------ Excerpt ------

Data Quality | Rulex

Weeding the Data Garden: how Rulex Platform Cultivates Quality

Fabio Rivieccio — Tue, 04 Jun 2024 07:00:09 +0000

Whether it’s an out-of-range value or an incorrect format, the quality of data is fundamental to any data-reliant process and significantly impacts the results, despite often being overlooked. Imagine an enterprise which decides to undergo a large end-to-end business transformation program, where the final aim is to switch to the newest APS featuring so many fancy capabilities. If the data provided to that software is not consistent and accurate, the results will be adversely impacted.

Unmask inconsistency
Ignite your rules
Sharpen your rules
Let your data bloom

So, we need to monitor quality in order to ensure adequate accuracy; and to monitor quality we need to… define what Data Quality is. In fact this is rather an “umbrella term” to refer to different issues in the data: Accuracy, Completeness, Consistency, Timeliness, Validity and Uniqueness are some Data Quality dimensions. You can find more information (and more dimensions!) by googling around, so here we rather focus on the solution, which, as the problem, is also multi-faceted.

Rulex Platform provides different capabilities and approaches to solve different Data Quality issues in the same way as a gardener uses various tools and practices to uproot the weeds and make his garden bloom.

------ Given material ------

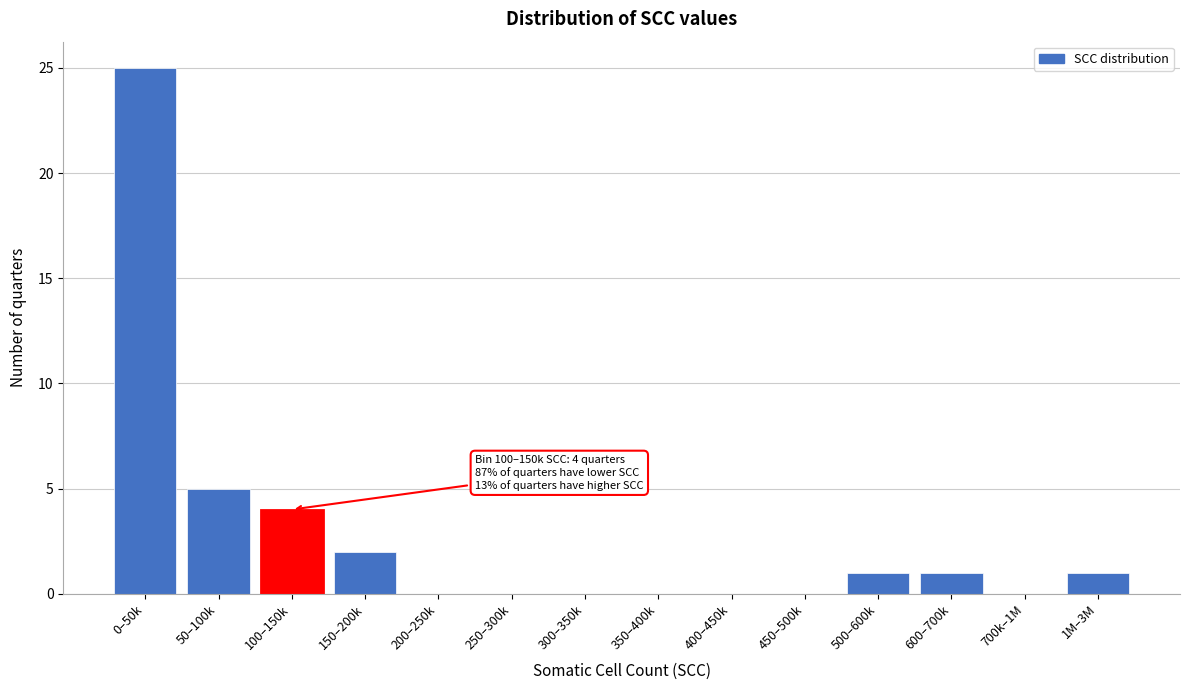

Reading right to left, what are all the values shown in this chart?

1M–3M=1	700k–1M=0	600–700k=1	500–600k=1	450–500k=0	400–450k=0	350–400k=0	300–350k=0	250–300k=0	200–250k=0	150–200k=2	100–150k=4	50–100k=5	0–50k=25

------

§ Directive A
Reproduce word for word the part of the Rulex article above that runs from "So, we need" up to and including "his garden bloom.".
§ Directive B
Write the next part of the Rulex article, starting right after its final sentence.

§ Result A
So, we need to monitor quality in order to ensure adequate accuracy; and to monitor quality we need to… define what Data Quality is. In fact this is rather an “umbrella term” to refer to different issues in the data: Accuracy, Completeness, Consistency, Timeliness, Validity and Uniqueness are some Data Quality dimensions. You can find more information (and more dimensions!) by googling around, so here we rather focus on the solution, which, as the problem, is also multi-faceted.

Rulex Platform provides different capabilities and approaches to solve different Data Quality issues in the same way as a gardener uses various tools and practices to uproot the weeds and make his garden bloom.

§ Result B
When it comes to harmonizing fragmented data, handling missing values and duplicates, and formatting errors or outliers, Rulex Platform can quickly spot and correct the issue.

A typical Rulex flow foresees these cleansing activities as one of the first actions performed on the raw and dirty dataset. Specific tasks are available which make it simple for any citizen developer to cleanse their data, such as:

Fill & Clean: which imputes missing data with fixed or dynamic values
Data Manager: which spots and dismisses duplicate rows with a single click

And if these are not enough you can leverage various other features such as:

An advanced join capability to merge different datasets based, for example, on string similarity
Statistical or textual Data Manager functions, which deal with outliers or incorrect formats
…and much more!

Albeit the above approaches have proven useful with many basic issues, there are some cases where a data value seems pretty normal and yet hides an inconsistency.

Unmask inconsistency with eXplainable AI

Among all these dimensions, consistency is one of the most difficult to deal with. A target attribute is considered “consistent” if it changes in accordance with its related attributes; i.e., its values change consistently when the context changes.

The table below illustrates an example of inconsistency (guess why!):

Name

Age

Married

John

Yes

Mike

Paul

Yes

Brenda

Yes

Also, sometimes you know that a subset of your data is inconsistent, but you don’t have the proper rules to correct it.

Or you have some basic rules, but there are so many exceptions that the final correct values can hardly be identified.

Rulex approaches all the above scenarios with a disruptive solution called Robotic Data Corrections (RDC), which seamlessly provides correction proposals to inconsistent data.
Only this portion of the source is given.